Collected data:
◇ ◇ ◇ ◇
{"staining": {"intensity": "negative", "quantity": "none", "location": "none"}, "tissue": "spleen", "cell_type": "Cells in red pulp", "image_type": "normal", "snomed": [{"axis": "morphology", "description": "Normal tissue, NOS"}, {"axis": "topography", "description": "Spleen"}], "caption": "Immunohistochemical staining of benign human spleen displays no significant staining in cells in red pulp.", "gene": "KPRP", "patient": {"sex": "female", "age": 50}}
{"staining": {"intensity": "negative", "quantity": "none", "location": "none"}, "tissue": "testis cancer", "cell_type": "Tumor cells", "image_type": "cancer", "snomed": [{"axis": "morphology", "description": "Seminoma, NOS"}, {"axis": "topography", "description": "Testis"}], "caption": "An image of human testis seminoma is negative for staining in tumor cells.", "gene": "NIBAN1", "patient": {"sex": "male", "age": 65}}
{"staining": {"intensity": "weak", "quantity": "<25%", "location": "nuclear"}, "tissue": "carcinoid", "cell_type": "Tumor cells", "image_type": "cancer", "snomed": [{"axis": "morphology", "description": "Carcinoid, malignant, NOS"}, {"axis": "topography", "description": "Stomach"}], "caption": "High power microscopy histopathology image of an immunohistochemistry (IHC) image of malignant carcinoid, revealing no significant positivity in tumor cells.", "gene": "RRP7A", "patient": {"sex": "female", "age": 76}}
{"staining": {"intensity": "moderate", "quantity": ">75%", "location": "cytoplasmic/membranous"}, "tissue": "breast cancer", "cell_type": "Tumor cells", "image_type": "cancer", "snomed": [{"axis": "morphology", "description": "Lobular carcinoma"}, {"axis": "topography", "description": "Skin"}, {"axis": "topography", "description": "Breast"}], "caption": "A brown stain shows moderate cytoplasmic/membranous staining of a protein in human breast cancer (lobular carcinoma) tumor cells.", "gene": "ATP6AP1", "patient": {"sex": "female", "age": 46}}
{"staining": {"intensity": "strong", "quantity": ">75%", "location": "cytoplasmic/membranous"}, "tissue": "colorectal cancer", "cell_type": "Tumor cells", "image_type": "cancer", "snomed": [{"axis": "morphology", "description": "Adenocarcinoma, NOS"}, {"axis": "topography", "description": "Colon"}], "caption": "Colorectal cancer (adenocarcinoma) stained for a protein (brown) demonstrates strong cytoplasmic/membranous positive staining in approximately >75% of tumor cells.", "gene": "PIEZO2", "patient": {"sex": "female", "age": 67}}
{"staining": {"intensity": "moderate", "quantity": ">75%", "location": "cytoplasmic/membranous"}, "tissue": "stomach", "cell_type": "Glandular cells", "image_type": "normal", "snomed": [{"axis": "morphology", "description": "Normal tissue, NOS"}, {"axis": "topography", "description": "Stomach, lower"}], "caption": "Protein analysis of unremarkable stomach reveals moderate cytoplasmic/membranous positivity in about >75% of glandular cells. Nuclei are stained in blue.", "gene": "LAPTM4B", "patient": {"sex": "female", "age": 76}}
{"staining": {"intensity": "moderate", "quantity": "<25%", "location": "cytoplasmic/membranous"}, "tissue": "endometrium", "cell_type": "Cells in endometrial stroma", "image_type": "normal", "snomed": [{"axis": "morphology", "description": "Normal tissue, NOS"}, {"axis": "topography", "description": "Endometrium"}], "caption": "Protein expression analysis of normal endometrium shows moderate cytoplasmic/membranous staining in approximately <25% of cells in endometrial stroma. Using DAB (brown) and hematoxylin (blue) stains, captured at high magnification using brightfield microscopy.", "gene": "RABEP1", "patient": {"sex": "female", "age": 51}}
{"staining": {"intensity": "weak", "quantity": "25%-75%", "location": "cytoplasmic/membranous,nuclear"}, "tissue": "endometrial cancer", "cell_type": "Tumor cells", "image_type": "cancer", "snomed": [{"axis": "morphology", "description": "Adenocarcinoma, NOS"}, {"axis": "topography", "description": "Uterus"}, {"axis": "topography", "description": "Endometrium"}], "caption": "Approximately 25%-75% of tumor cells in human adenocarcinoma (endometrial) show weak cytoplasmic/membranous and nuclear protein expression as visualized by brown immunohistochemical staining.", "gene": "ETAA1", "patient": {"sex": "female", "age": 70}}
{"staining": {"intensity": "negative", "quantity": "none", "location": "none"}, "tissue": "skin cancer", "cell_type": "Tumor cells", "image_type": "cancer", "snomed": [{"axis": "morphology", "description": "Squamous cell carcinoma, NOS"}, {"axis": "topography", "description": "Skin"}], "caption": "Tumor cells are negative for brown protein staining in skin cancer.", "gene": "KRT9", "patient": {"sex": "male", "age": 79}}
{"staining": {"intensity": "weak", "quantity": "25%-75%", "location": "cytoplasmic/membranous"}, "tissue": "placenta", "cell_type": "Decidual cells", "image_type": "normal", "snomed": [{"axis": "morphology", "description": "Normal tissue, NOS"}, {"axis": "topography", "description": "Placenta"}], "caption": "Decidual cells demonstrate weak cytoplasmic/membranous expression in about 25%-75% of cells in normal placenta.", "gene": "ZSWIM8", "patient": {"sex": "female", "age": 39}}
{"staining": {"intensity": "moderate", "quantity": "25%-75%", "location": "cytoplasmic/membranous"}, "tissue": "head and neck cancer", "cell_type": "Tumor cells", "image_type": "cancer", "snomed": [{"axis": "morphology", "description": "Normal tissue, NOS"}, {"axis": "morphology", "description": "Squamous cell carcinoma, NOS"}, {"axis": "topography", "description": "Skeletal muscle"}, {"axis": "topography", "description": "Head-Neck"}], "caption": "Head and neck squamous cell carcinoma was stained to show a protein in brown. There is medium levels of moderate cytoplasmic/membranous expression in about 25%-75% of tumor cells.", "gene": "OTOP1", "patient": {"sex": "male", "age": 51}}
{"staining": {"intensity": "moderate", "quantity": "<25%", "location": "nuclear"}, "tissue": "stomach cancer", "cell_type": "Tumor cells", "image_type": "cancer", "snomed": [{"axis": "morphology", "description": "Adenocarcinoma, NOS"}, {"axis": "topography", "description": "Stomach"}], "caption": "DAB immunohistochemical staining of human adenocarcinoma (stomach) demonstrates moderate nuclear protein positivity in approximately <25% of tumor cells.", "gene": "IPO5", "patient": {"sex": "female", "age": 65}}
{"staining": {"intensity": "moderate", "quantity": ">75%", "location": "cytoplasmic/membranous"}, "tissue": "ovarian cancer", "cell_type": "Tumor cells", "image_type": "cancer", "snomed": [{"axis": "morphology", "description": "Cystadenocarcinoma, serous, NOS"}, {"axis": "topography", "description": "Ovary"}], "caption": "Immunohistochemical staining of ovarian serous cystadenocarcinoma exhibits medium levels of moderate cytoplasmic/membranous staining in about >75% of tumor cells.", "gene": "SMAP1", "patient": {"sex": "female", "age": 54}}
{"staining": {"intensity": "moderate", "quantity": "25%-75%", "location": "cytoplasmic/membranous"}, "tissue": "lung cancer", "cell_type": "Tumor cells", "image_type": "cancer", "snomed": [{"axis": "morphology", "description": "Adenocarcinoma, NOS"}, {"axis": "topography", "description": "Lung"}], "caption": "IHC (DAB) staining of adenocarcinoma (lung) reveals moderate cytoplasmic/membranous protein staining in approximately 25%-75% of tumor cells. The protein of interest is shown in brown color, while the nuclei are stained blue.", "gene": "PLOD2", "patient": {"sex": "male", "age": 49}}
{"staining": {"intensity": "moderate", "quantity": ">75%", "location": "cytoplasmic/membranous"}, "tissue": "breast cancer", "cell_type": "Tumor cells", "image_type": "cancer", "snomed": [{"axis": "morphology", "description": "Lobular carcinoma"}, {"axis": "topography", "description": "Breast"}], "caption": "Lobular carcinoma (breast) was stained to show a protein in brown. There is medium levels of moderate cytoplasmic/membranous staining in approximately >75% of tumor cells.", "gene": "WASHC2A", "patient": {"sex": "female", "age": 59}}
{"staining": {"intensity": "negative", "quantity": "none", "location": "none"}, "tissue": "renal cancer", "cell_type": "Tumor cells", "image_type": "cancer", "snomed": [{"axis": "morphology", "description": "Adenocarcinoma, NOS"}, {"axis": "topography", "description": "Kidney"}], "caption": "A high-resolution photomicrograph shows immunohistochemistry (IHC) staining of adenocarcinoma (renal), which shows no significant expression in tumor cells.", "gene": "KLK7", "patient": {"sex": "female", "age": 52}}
◇ ◇ ◇ ◇
Give back, word for word, the lines of the records that run from the one holding "carcinoma (breast) was" to the very last.

TASK RESPONSE:
{"staining": {"intensity": "moderate", "quantity": ">75%", "location": "cytoplasmic/membranous"}, "tissue": "breast cancer", "cell_type": "Tumor cells", "image_type": "cancer", "snomed": [{"axis": "morphology", "description": "Lobular carcinoma"}, {"axis": "topography", "description": "Breast"}], "caption": "Lobular carcinoma (breast) was stained to show a protein in brown. There is medium levels of moderate cytoplasmic/membranous staining in approximately >75% of tumor cells.", "gene": "WASHC2A", "patient": {"sex": "female", "age": 59}}
{"staining": {"intensity": "negative", "quantity": "none", "location": "none"}, "tissue": "renal cancer", "cell_type": "Tumor cells", "image_type": "cancer", "snomed": [{"axis": "morphology", "description": "Adenocarcinoma, NOS"}, {"axis": "topography", "description": "Kidney"}], "caption": "A high-resolution photomicrograph shows immunohistochemistry (IHC) staining of adenocarcinoma (renal), which shows no significant expression in tumor cells.", "gene": "KLK7", "patient": {"sex": "female", "age": 52}}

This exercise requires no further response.